The U.S. Geological Survey (USGS) is renowned worldwide for its studies on the environment. The organization aims to provide reliable scientific information to describe and understand the Earth.
One of its divisions, the USGS Coastal & Marine Geology Program (CMGP), focuses on research on the coastal and marine environment such as river and ocean sedimentation. The program has three field centers in the United States: Wood’s Hole, MA; St. Petersburg, FL; and Menlo Park/Santa Cruz, CA.
At the Menlo Park/Santa Cruz, CA, location, the organization is undertaking a sand grain study. An objective of the project is to capture close-up color images of sand grains in order to study their coarseness and how their size influences re-suspension of sediments by waves and currents. The team is looking to develop a theoretical model to predict how the seabed morphology off the Californian coastline might change over time and, in the longer term, study changes in ocean behavior.
The USGS has undertaken similar projects in the past; however, this is the first time that the organization has used a camera with Gigabit Ethernet technology.
System SetupThe Prosilica camera used in this system is the 5-megapixel GC2450C with Gigabit Ethernet output. The camera has a Sony ICX-625 charge-coupled device (CCD) image sensor and was selected by the CMGP team for its image quality, sensitivity, low noise, high resolution (2,448 by 2,050) and compact size (33 millimeters by 46 millimeters by 43 millimeters).
The GC2450C was set up inside a 30.5- by 9-centimeter stainless steel pressure housing with 5-millimeter thick acrylic windows fitted with a light ring to ensure even lighting around the main target area. The pressure housing itself was mounted on a custom-made tripod, which is raised and lowered into the ocean via a hydraulic system.

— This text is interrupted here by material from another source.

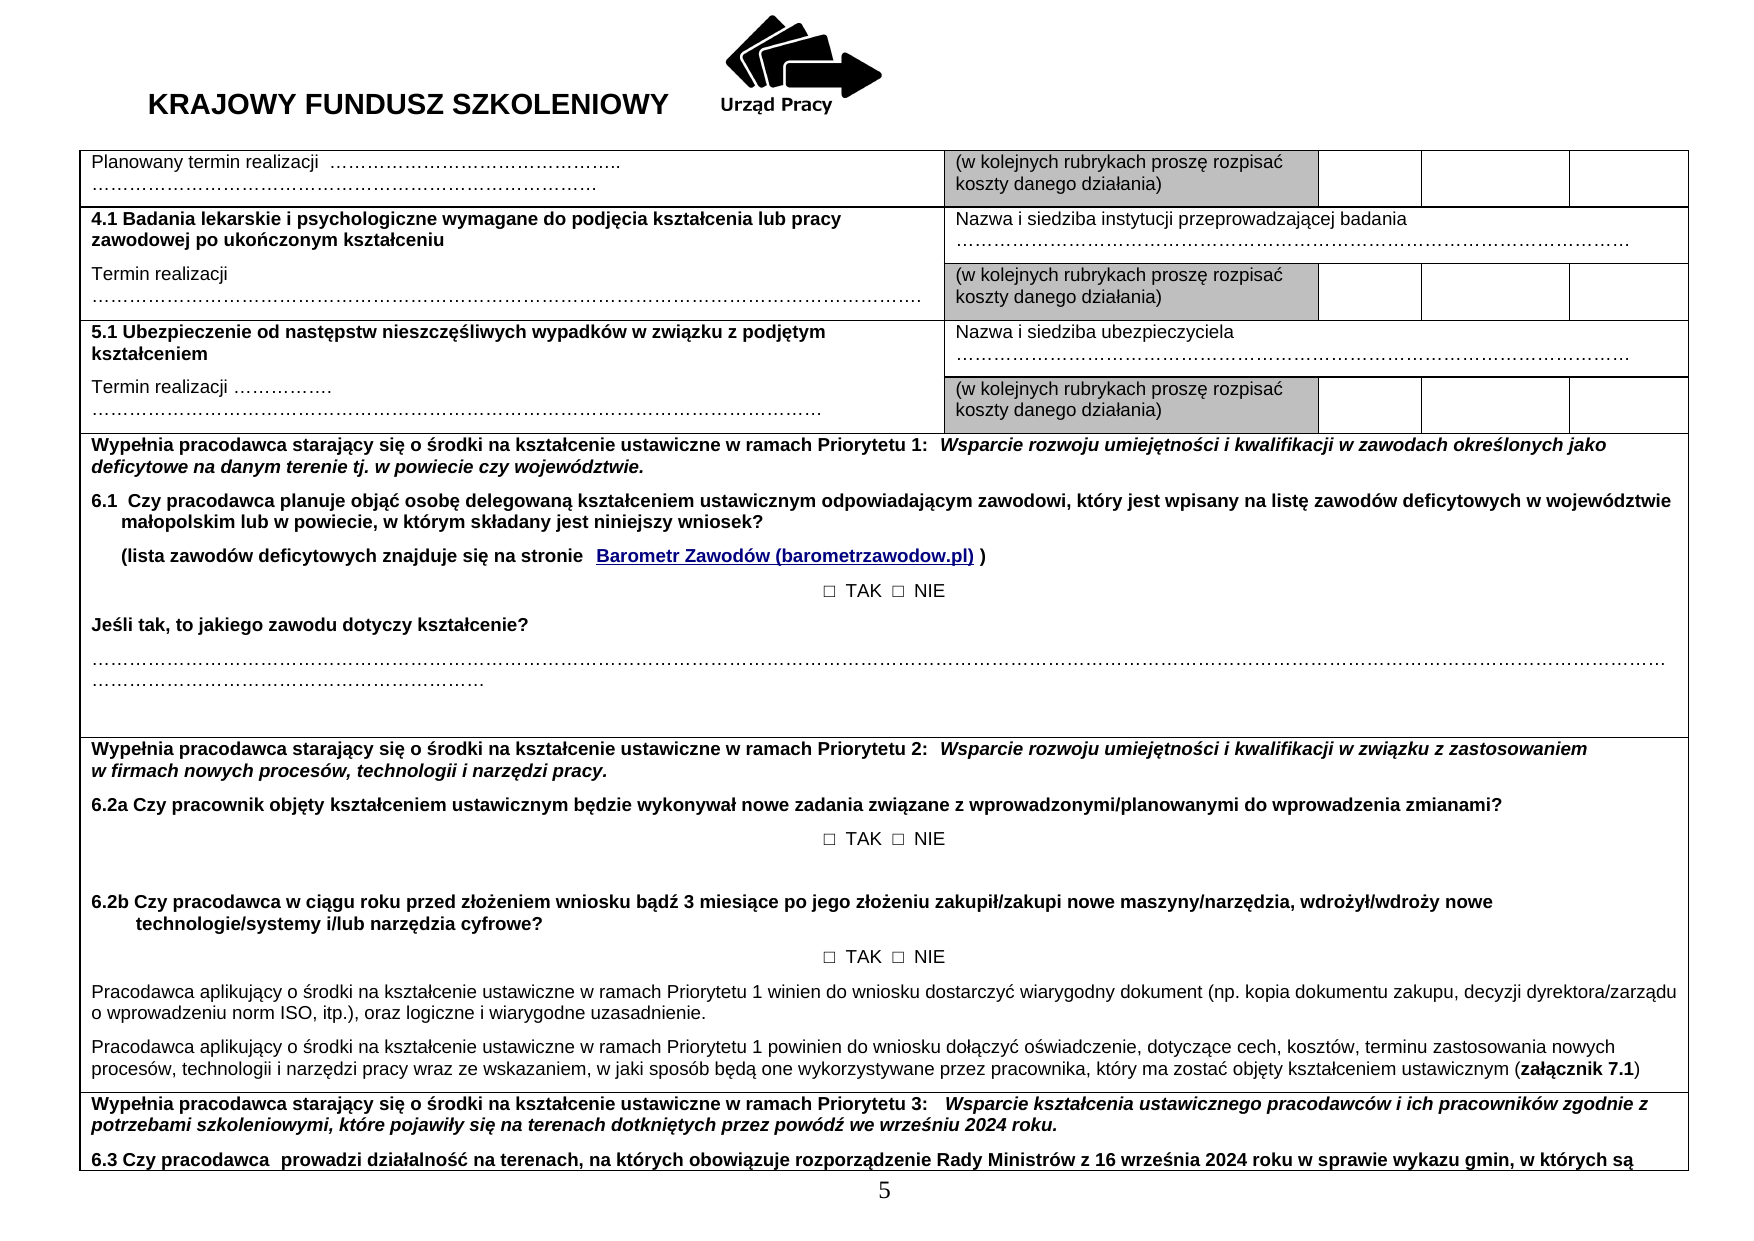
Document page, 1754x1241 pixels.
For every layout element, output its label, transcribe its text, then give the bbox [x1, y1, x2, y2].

The system is linked to a PC located off the Santa Cruz wharf via a 100-meter Cat-6 cable. The GC2450C was fitted with a macro-lens.
Technical ChallengesAfter being tested at the marine facility in Santa Cruz, where technicians worked on camera focusing, a crucial matter for this project as the team will be studying sand grain particles measuring approximately a few tenth of a millimeter, the system was moved to the ocean just off the coast of Santa Cruz, where it is lowered to the bottom of the ocean every hour or two, depending on conditions, to capture aerial view images of sand grains.
In the event of a storm the camera will be set to image more frequently to observe the higher activity. Other sensors will monitor other factors such as turbidity, solidity, concentration and grain size of particles and wave pressure to further study all the elements influencing sedimentation.